Sam Peckinpah was a master at being interviewed, whether trying to impress with his macho attitude and tough-guy cool, or for other venues, coming across as a civilized artist disassociating himself from the violence in his movies. In print or in person, the consistent angle is that he plays the wise man, who expects to be listened to.
He sounded like a reasonable guy if the subject wasn’t his unhappy dealings with studios and producers. This Brief Peckinpah Interview excerpt from a longer documentary was conducted by Oliver Assayas in 1982, when I believe Peckinpah was in decent shape, ‘getting clean.’ It’s for a foreign audience so he just lays on a couple of sage quotables: his work simply reflects the violence in society, and his job is to get his public to participate in the action.
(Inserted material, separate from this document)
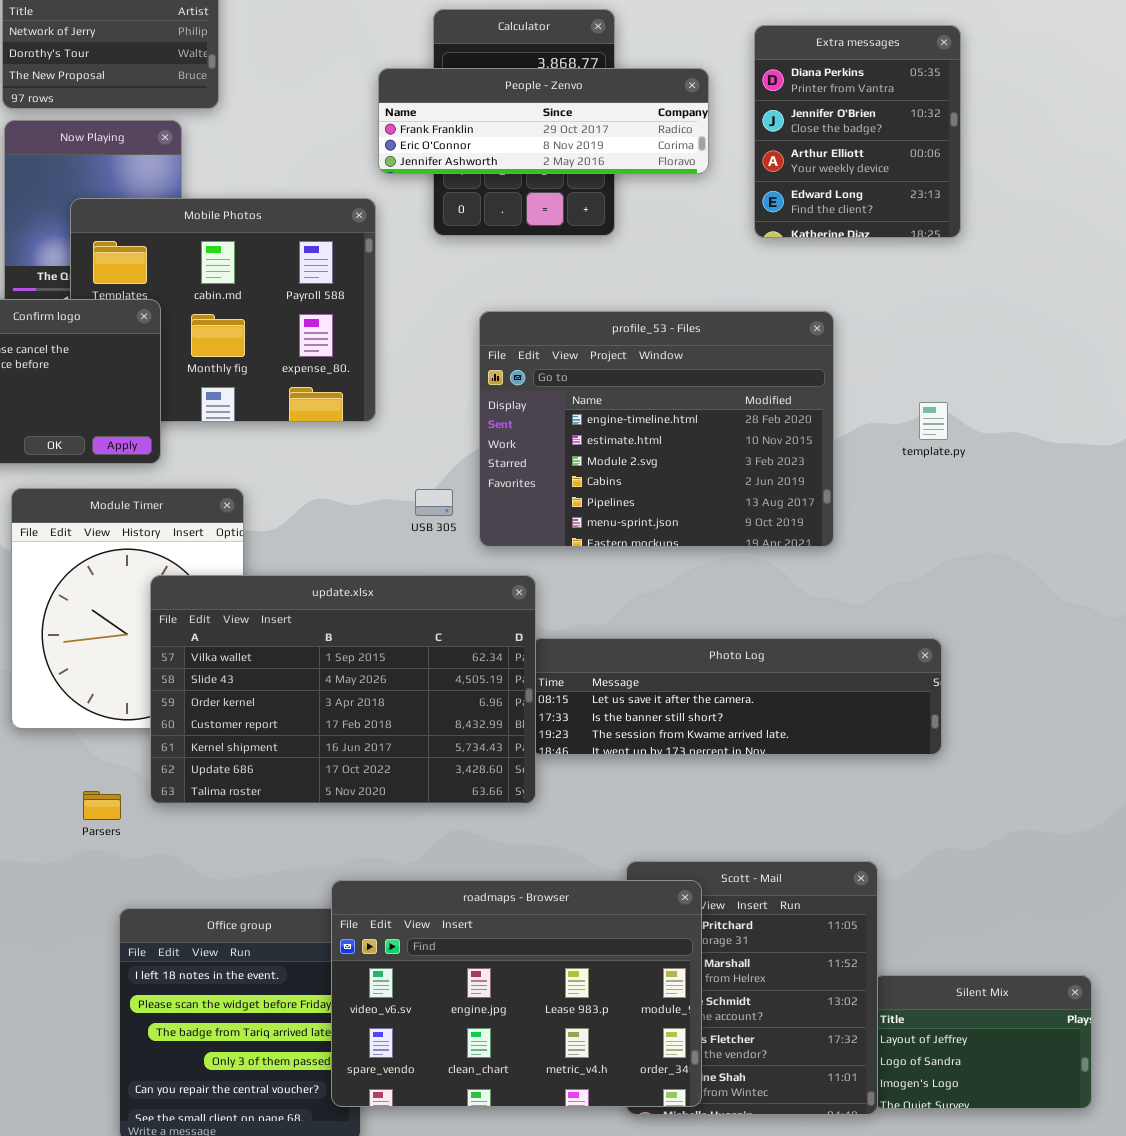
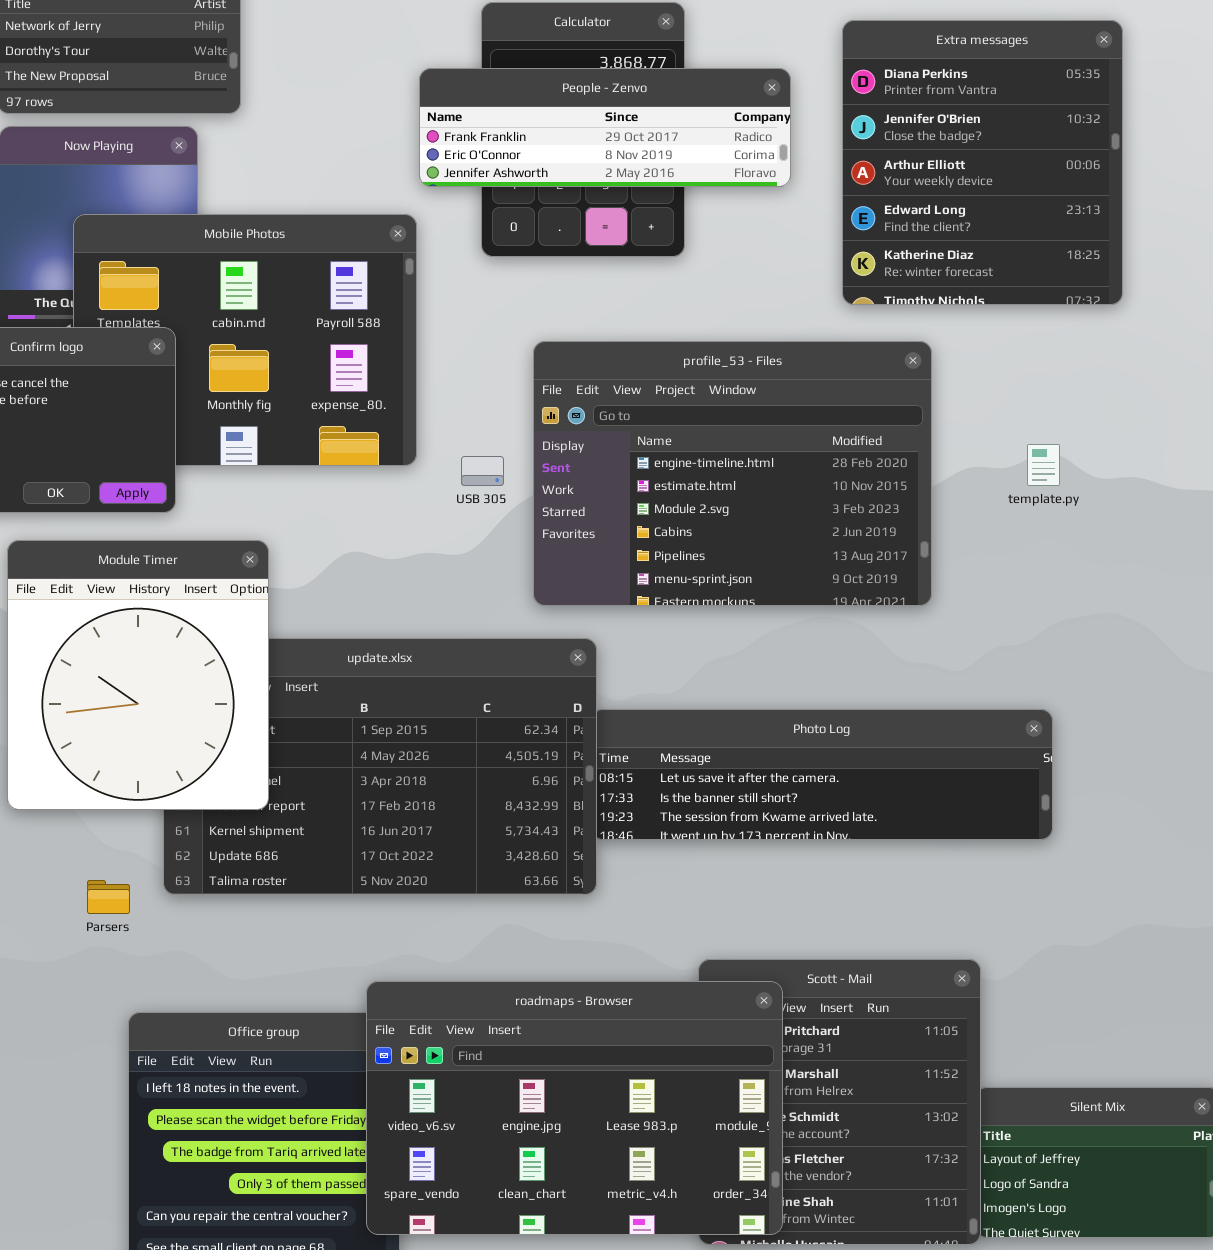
Extra messages: [754,25,961,238] -> [842,20,1123,305], resized
Module Timer: [11,488,244,729] -> [7,540,269,810], raised
USB 305: [415,489,453,516] -> [461,456,504,486], moved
Peckinpah was a lot different back in 1974 (or was it 1975) when the future ‘Z’-channel programmer Jerry Harvey lured him to The Beverly Canon theater for two showings of his personal uncut print of The Wild Bunch, the legendary cut with the Intermission. He stepped on stage in his mirrored glasses and talked in a gravelly voice, expressing sincere thanks for the two sell-out crowds. He left with an entourage of three or four, one of whom was Warren Oates. They both had the look of visionaries — or guys flying on something. I’m glad my contact with Peckinpah was so positive — he would soon made himself an industry pariah with his disorderly behavior at banquets, etc.
David J. Schow forwarded this link a while back: David Bowie BBC interview 1999 predicts the impact of the Internet. He’s pretty eloquent on the meaning of the Internet, especially considering when he’s speaking. He really believes the Internet is going to make big and scary changes, which certainly came to pass — you know, electing Presidents and all that. He also predicts that entertainment for this century will center on the ‘space between the performer and the audience.’ The BBC interviewer doesn’t look too convinced, as if Rock Stars aren’t meant to be profound.
I myself prefer the vintage Krell interpretation of the Internet — a vast human communication linkage that has great possibilities of instant species communication, but also terrifying self-destruction, as envisioned by Cyril Hume, Irving Block and Allen Adler.